Summer, closing

Around noon today, I looked outside my bedroom window and noticed the yard crew at our neighbor’s house passed out on the sidewalk. Given the unrelenting triple-digit temperatures, I couldn’t blame them for falling prostrate on the shaded concrete for a brief reprieve from lawn work. Everything here seems to be in retreat: grass drying from green to tan; water inching slowly down the ladder on our dock; clouds flying high and thin, casting shadows of no significance.

And I realized that other things are dying, too. AOL instant messenger, for instance. I’m sure some people, somewhere still use AIM, but I can’t remember my last IM conversation. I occasionally use G-chat, but the red light, green light system makes me nervous for some reason. Facebook wall-posts seem to be the new IM, which is unfortunate since a wall-post is the communication equivalent of a drive-by shooting. Still, every time I receive a notification from Facebook, I experience a tingly feeling similar to involuntary shivers when someone passes behind you.

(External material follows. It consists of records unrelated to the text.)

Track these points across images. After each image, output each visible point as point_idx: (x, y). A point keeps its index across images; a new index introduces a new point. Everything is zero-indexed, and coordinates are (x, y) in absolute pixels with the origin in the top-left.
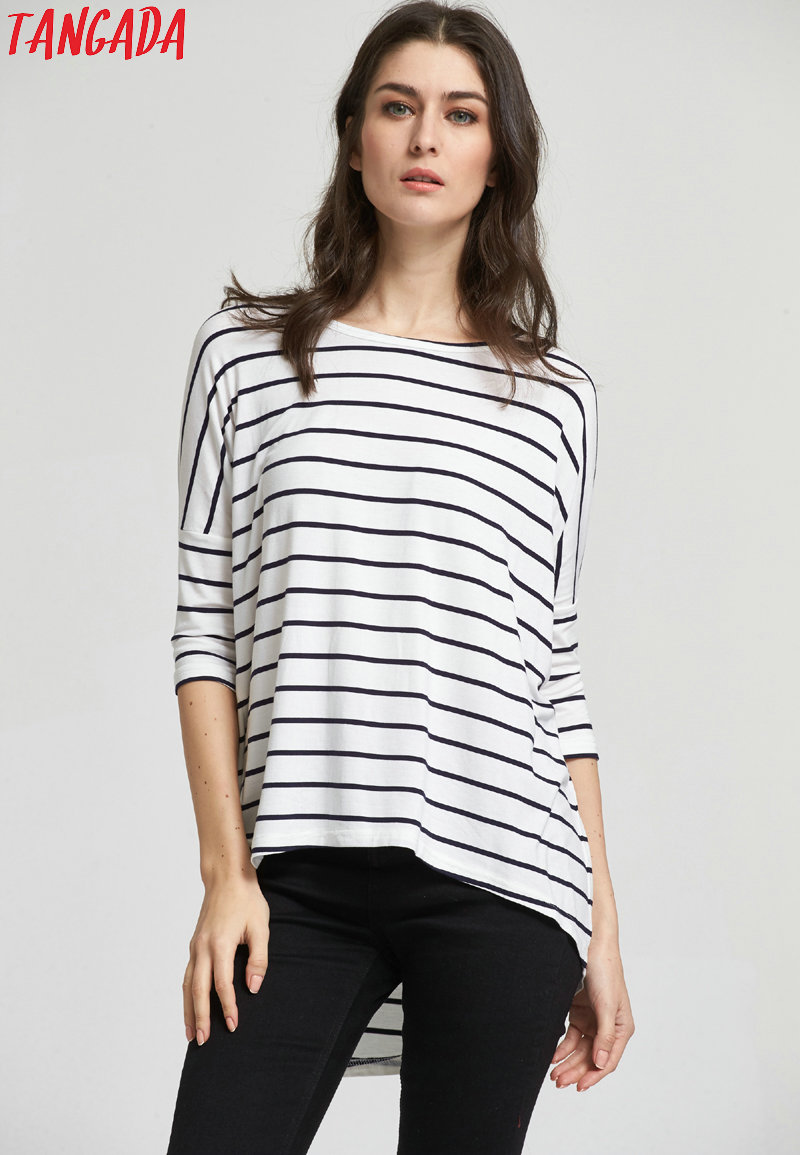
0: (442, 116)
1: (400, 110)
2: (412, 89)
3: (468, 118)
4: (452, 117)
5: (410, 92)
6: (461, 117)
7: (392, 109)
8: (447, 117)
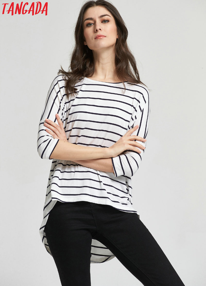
0: (100, 22)
1: (91, 25)
2: (91, 18)
3: (107, 21)
4: (103, 22)
5: (91, 19)
6: (105, 22)
7: (89, 25)
8: (102, 22)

And then I thought about all the teen celebrities that suddenly disappeared. Alicia Silverstone. Sarah Michelle Geller. Jennifer Love Hewitt. What happened to these young twenty-somethings pretending to be teenagers? I guess they grew up — but into what? No one has heard from Jennifer since her last Neutrogena commercial, or Sarah since the conclusion of Buffy the Vampire Slayer. And why does Buffy remind me Freddy Prince Jr. — another used-to-be-somebody-now-nobody? A few weeks ago I heard a song by someone named “Buffy,” and I got really excited that Ms. Michelle Geller was back in business; but it turned out to be some British gal with equally blond hair.

Huh.

And now that I am talking about Sarah Michelle Geller, I am suddenly reminded of watching the original Buffy the Vampire Slayer movie at a friend’s sleep-over birthday party in the sixth grade. Let’s just say the lead actress had some definable bosoms that stunned/captivated a room full of adolescent boys (because we were boys then, not yet men). What an awakening that movie provided.